It doesn’t take a finance savant like Geordie to see that the wine industry usually doesn’t make for great investments. It’s like we learned on the first day of class: “the best way to make a small fortune in the wine industry is to start with a large fortune.”
Then why invest? One of my key takeaways from this class is the importance of “non-economic” or “non-market” objectives of firms in the wine industry, informed both by class discussion and Chapter 9 in “American Wine Economics”, about “The Wine Firm”.
As the book discusses, wine firms that are "legally organized as a public corporation, such as Constellation, Treasury Wine Estates, and Diageo” can reasonably assumed to have a profit maximizing objective. For all others, though, they get utility through non-profit motives like nepotism, pure quality of the wine, artistic expression, status and prestige, wine philosophy and style, and lifestyle (list culled from American Wine Economics).
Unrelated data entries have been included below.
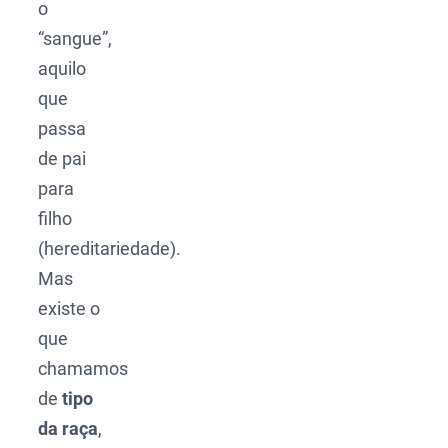
o
“sangue”,
aquilo
que
passa
de pai
para
filho
(hereditariedade).
Mas
existe o
que
chamamos
de
tipo
da raça
,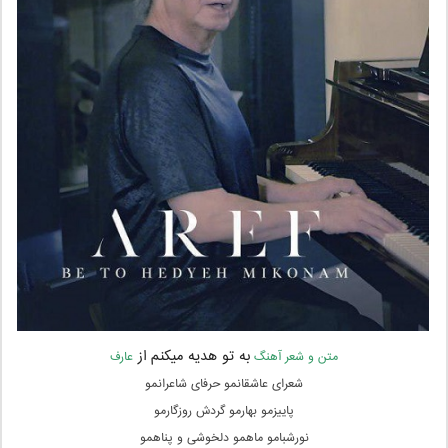
به تو هدیه میکنم از
متن و شعر آهنگ
عارف
شعرای عاشقانمو حرفای شاعرانمو
پاییزمو بهارمو گردش روزگارمو
نورشبامو ماهمو دلخوشی و پناهمو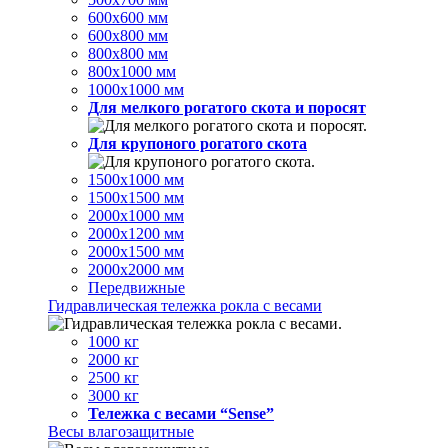
600х600 мм
600х800 мм
800х800 мм
800х1000 мм
1000х1000 мм
Для мелкого рогатого скота и поросят
Для крупоного рогатого скота
1500х1000 мм
1500х1500 мм
2000х1000 мм
2000х1200 мм
2000х1500 мм
2000х2000 мм
Передвижные
Гидравлическая тележка рокла с весами
1000 кг
2000 кг
2500 кг
3000 кг
Тележка с весами “Sense”
Весы влагозащитные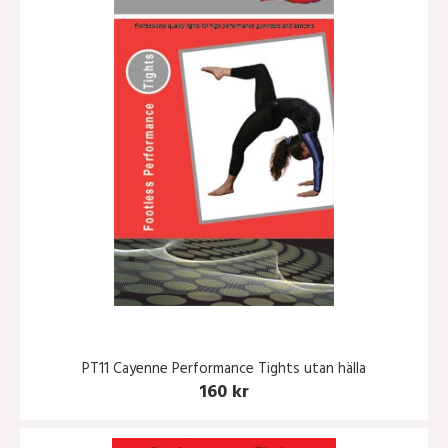
PT11 Cayenne Performance Tights utan hälla
160 kr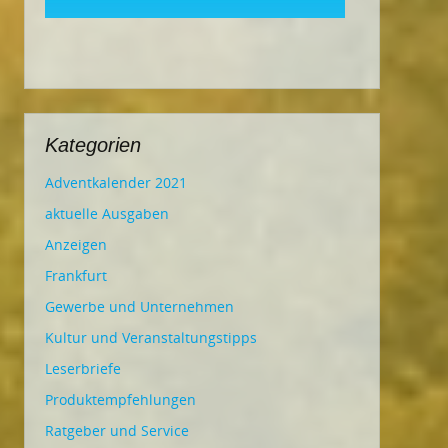
Kategorien
Adventkalender 2021
aktuelle Ausgaben
Anzeigen
Frankfurt
Gewerbe und Unternehmen
Kultur und Veranstaltungstipps
Leserbriefe
Produktempfehlungen
Ratgeber und Service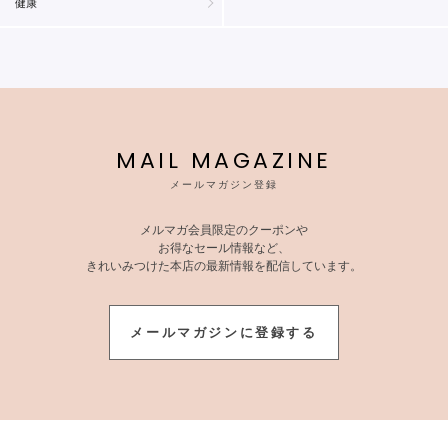
健康
MAIL MAGAZINE
メールマガジン登録
メルマガ会員限定のクーポンや
お得なセール情報など、
きれいみつけた本店の最新情報を配信しています。
メールマガジンに登録する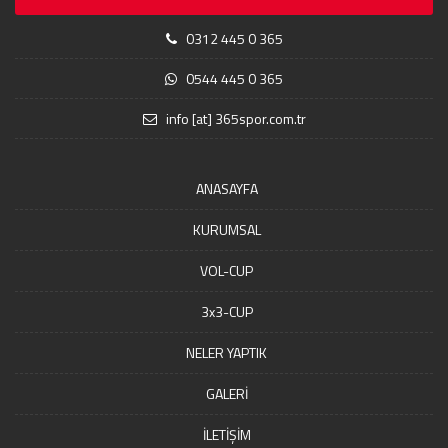
0312 445 0 365
0544 445 0 365
info [at] 365spor.com.tr
ANASAYFA
KURUMSAL
VOL-CUP
3x3-CUP
NELER YAPTIK
GALERİ
İLETİŞİM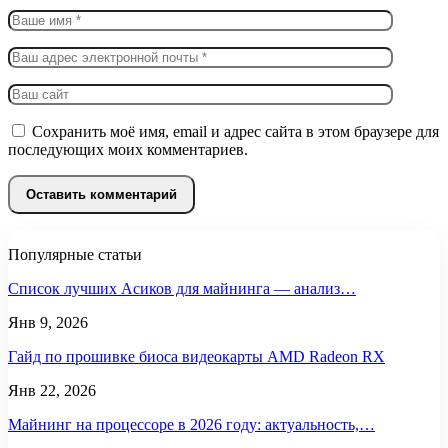
Сохранить моё имя, email и адрес сайта в этом браузере для
последующих моих комментариев.
Популярные статьи
Список лучших Асиков для майнинга — анализ…
Янв 9, 2026
Гайд по прошивке биоса видеокарты AMD Radeon RX
Янв 22, 2026
Майнинг на процессоре в 2026 году: актуальность,…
At the very least, the evidence shows that most winery owners make tradeoffs between these incentives and the profit incentive (my favorite statistic was that 80% of owners wouldn’t sell their wineries if they could make more investing in the stock market).
Another theory is that owners might care less about profits in part because they don’t need the money. It’s no secret that wineries are run by very wealthy and privileged families. While owners of other businesses and real estate in the US are also generally wealthy, it’s more democratized (the US was built by small business owners and small-time land owners). Wineries seem to be less democratized – the families that own wineries, of course, typically have enough to have a good lifestyle without making a killing on the winery.
Regardless, if successful, the life of a winery can be long, and pass through many stages and generations. Mondavi was a great example of this. It started as a small family operation, expanded over many years, and eventually went public. One day Mondavi was a family winery, and the next it was publicly owned, and one of the “leagally organized public corporations” that American Wine Economics describes. The real challenge with its transition is understanding what its values are at every stage. Could it really retain its originally values and objectives as a public company versus when it was a small family winery? Probably not. But it’s hard to know when to clearly shift directions, especially in family businesses where the “changing of the guards” is a very slow and influenced process.
Maybe I’ll be wealthy enough to one day (a) not worry about profit and therefore (b) start a winery. However, making a big profit elsewhere and using it to buy whatever wine (and vacations to wineries) you want seems like a pretty good deal, too.